## Request
Put the lines below into a JSON list of strings, with one string for each line and no blank lines. Leave the pictures out of the answer.

..............................

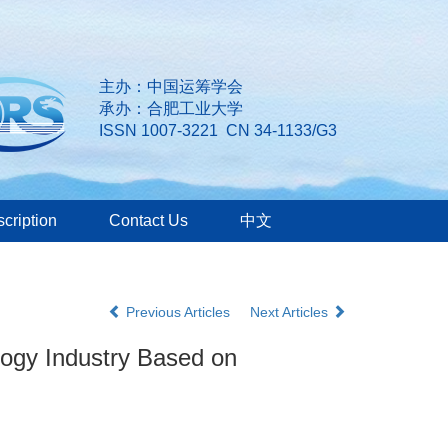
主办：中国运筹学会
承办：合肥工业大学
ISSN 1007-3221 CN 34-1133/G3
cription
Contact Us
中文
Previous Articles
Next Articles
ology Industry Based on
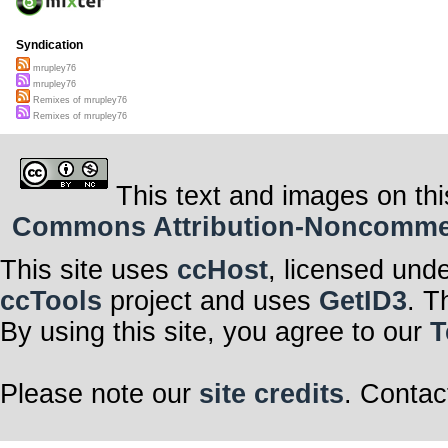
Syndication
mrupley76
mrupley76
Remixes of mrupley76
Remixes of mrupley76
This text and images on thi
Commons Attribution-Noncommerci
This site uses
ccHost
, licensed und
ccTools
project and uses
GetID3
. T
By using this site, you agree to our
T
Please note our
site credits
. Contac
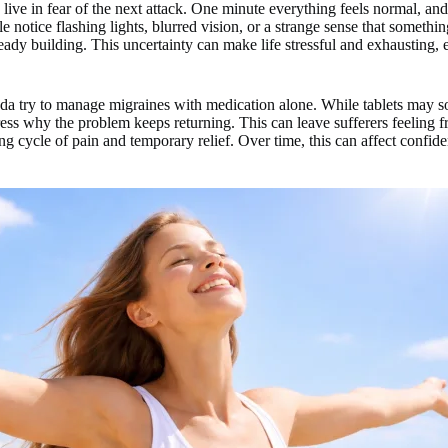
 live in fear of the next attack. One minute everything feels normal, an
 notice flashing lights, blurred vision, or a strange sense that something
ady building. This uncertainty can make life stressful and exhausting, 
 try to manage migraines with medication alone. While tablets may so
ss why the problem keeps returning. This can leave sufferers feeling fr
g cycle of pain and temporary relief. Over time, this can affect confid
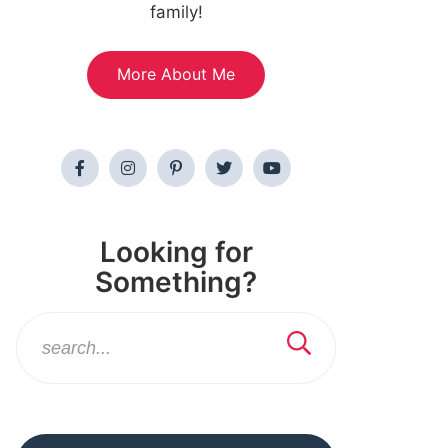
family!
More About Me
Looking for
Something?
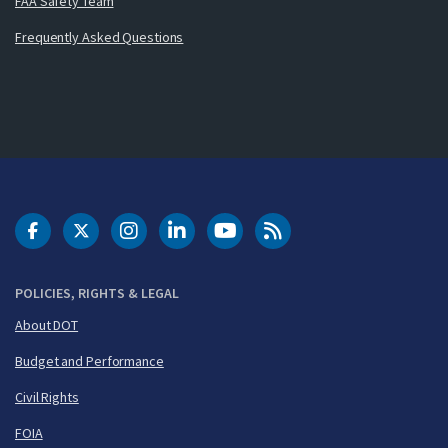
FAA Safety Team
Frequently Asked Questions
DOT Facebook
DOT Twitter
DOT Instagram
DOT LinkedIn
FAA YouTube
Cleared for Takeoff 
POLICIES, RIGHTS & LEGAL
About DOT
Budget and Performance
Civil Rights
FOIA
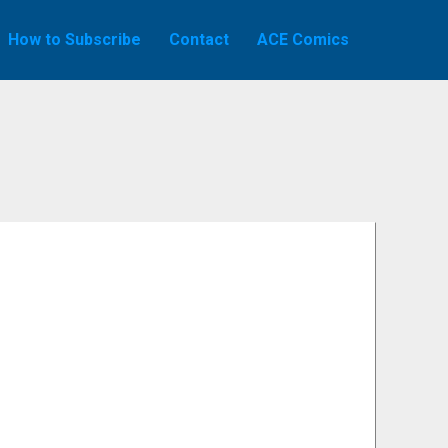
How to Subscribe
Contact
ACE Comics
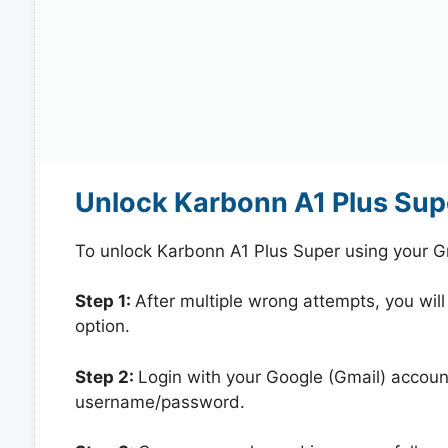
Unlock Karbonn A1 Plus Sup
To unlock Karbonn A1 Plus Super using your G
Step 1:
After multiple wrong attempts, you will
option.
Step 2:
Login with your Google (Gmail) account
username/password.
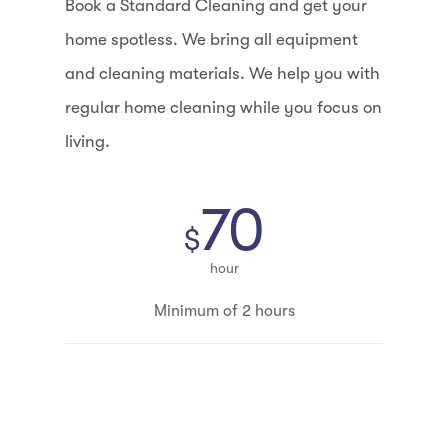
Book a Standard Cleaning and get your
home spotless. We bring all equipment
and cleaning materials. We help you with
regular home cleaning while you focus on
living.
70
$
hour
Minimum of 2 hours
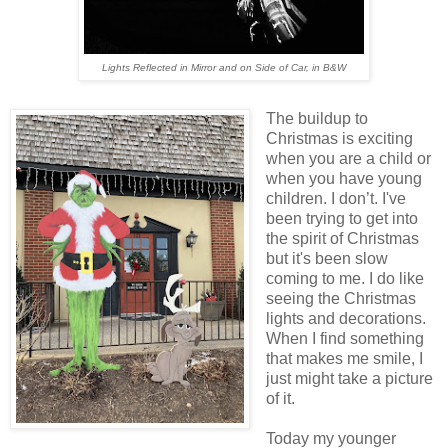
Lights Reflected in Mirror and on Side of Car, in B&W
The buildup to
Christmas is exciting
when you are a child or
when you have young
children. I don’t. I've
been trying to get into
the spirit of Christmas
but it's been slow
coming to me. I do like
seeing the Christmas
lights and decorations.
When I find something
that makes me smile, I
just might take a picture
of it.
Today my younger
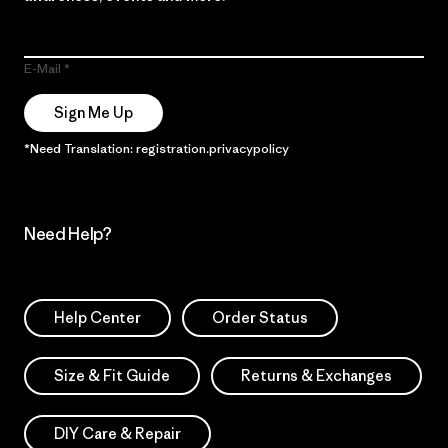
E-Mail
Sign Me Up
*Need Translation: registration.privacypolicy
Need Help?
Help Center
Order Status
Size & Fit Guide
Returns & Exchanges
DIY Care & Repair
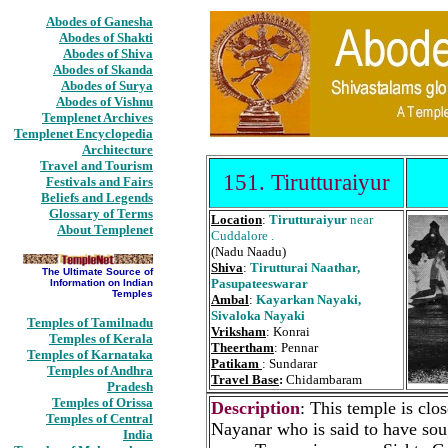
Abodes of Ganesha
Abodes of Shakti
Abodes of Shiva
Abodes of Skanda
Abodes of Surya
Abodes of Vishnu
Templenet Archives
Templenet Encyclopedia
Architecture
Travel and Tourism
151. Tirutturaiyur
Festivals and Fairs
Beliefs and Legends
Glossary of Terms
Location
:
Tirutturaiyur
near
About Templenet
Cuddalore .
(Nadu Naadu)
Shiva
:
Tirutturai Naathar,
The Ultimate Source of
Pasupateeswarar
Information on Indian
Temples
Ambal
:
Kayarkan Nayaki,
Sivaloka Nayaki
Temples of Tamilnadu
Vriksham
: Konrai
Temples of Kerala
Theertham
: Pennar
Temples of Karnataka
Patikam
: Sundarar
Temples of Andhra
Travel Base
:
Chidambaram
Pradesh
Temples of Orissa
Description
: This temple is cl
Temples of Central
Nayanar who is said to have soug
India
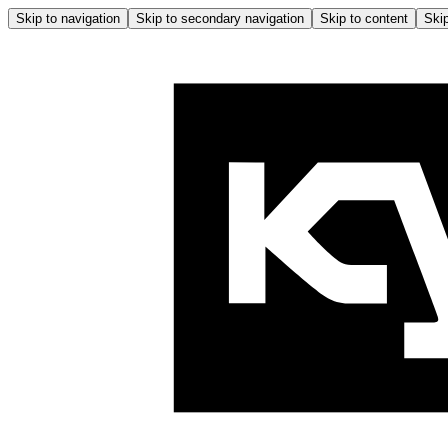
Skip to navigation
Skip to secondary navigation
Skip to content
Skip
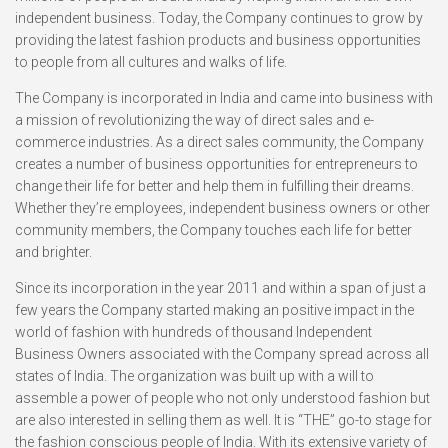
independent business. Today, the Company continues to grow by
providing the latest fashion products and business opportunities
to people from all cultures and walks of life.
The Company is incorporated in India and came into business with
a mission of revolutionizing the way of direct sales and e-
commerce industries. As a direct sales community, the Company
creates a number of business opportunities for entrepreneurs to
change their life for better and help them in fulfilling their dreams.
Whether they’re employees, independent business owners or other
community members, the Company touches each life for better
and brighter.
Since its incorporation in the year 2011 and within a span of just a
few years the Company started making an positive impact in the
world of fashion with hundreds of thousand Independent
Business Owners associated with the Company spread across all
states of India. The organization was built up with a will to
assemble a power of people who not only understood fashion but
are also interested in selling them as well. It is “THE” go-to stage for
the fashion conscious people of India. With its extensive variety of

..............................

## Answer to the exercise
[
  "主办：中国运筹学会",
  "承办：合肥工业大学",
  "ISSN 1007-3221 CN 34-1133/G3",
  "cription",
  "Contact Us",
  "中文",
  "Previous Articles",
  "Next Articles",
  "ology Industry Based on",
  "Syndication",
  "mrupley76",
  "mrupley76",
  "Remixes of mrupley76",
  "Remixes of mrupley76",
  "This text and images on thi",
  "Commons Attribution-Noncommerci",
  "This site uses",
  "ccHost",
  ", licensed und",
  "ccTools",
  "project and uses",
  "GetID3",
  ". T",
  "By using this site, you agree to our",
  "T",
  "Please note our",
  "site credits",
  ". Contac",
  " live in fear of the next attack. One minute everything feels normal, an",
  " notice flashing lights, blurred vision, or a strange sense that something",
  "ady building. This uncertainty can make life stressful and exhausting, ",
  " try to manage migraines with medication alone. While tablets may so",
  "ss why the problem keeps returning. This can leave sufferers feeling fr",
  "g cycle of pain and temporary relief. Over time, this can affect confid",
  "family!",
  "More About Me",
  "Looking for",
  "Something?",
  "FAA Safety Team",
  "Frequently Asked Questions",
  "DOT Facebook",
  "DOT Twitter",
  "DOT Instagram",
  "DOT LinkedIn",
  "FAA YouTube",
  "Cleared for Takeoff ",
  "POLICIES, RIGHTS & LEGAL",
  "About DOT",
  "Budget and Performance",
  "Civil Rights",
  "FOIA",
  "How to Subscribe",
  "Contact",
  "ACE Comics",
  "Unlock Karbonn A1 Plus Sup",
  "To unlock Karbonn A1 Plus Super using your G",
  "Step 1:",
  "After multiple wrong attempts, you will",
  "option.",
  "Step 2:",
  "Login with your Google (Gmail) account",
  "username/password.",
  "Book a Standard Cleaning and get your",
  "home spotless. We bring all equipment",
  "and cleaning materials. We help you with",
  "regular home cleaning while you focus on",
  "living.",
  "70",
  "$",
  "hour",
  "Minimum of 2 hours",
  "Lights Reflected in Mirror and on Side of Car, in B&W",
  "The buildup to",
  "Christmas is exciting",
  "when you are a child or",
  "when you have young",
  "children. I don’t. I've",
  "been trying to get into",
  "the spirit of Christmas",
  "but it's been slow",
  "coming to me. I do like",
  "seeing the Christmas",
  "lights and decorations.",
  "When I find something",
  "that makes me smile, I",
  "just might take a picture",
  "of it.",
  "Today my younger",
  "E-Mail",
  "Sign Me Up",
  "*Need Translation: registration.privacypolicy",
  "Need Help?",
  "Help Center",
  "Order Status",
  "Size & Fit Guide",
  "Returns & Exchanges",
  "DIY Care & Repair",
  "Abodes of Ganesha",
  "Abodes of Shakti",
  "Abodes of Shiva",
  "Abodes of Skanda",
  "Abodes of Surya",
  "Abodes of Vishnu",
  "Templenet Archives",
  "Templenet Encyclopedia",
  "Architecture",
  "Travel and Tourism",
  "151. Tirutturaiyur",
  "Festivals and Fairs",
  "Beliefs and Legends",
  "Glossary of Terms",
  "Location",
  ":",
  "Tirutturaiyur",
  "near",
  "About Templenet",
  "Cuddalore .",
  "(Nadu Naadu)",
  "Shiva",
  ":",
  "Tirutturai Naathar,",
  "The Ultimate Source of",
  "Pasupateeswarar",
  "Information on Indian",
  "Temples",
  "Ambal",
  ":",
  "Kayarkan Nayaki,",
  "Sivaloka Nayaki",
  "Temples of Tamilnadu",
  "Vriksham",
  ": Konrai",
  "Temples of Kerala",
  "Theertham",
  ": Pennar",
  "Temples of Karnataka",
  "Patikam",
  ": Sundarar",
  "Temples of Andhra",
  "Travel Base",
  ":",
  "Chidambaram",
  "Pradesh",
  "Temples of Orissa",
  "Description",
  ": This temple is cl",
  "Temples of Central",
  "Nayanar who is said to have soug",
  "India",
  "Skip to navigation",
  "Skip to secondary navigation",
  "Skip to content",
  "Skip",
  "independent business. Today, the Company continues to grow by",
  "providing the latest fashion products and business opportunities",
  "to people from all cultures and walks of life.",
  "The Company is incorporated in India and came into business with",
  "a mission of revolutionizing the way of direct sales and e-",
  "commerce industries. As a direct sales community, the Company",
  "creates a number of business opportunities for entrepreneurs to",
  "change their life for better and help them in fulfilling their dreams.",
  "Whether they’re employees, independent business owners or other",
  "community members, the Company touches each life for better",
  "and brighter.",
  "Since its incorporation in the year 2011 and within a span of just a",
  "few years the Company started making an positive impact in the",
  "world of fashion with hundreds of thousand Independent",
  "Business Owners associated with the Company spread across all",
  "states of India. The organization was built up with a will to",
  "assemble a power of people who not only understood fashion but",
  "are also interested in selling them as well. It is “THE” go-to stage for",
  "the fashion conscious people of India. With its extensive variety of"
]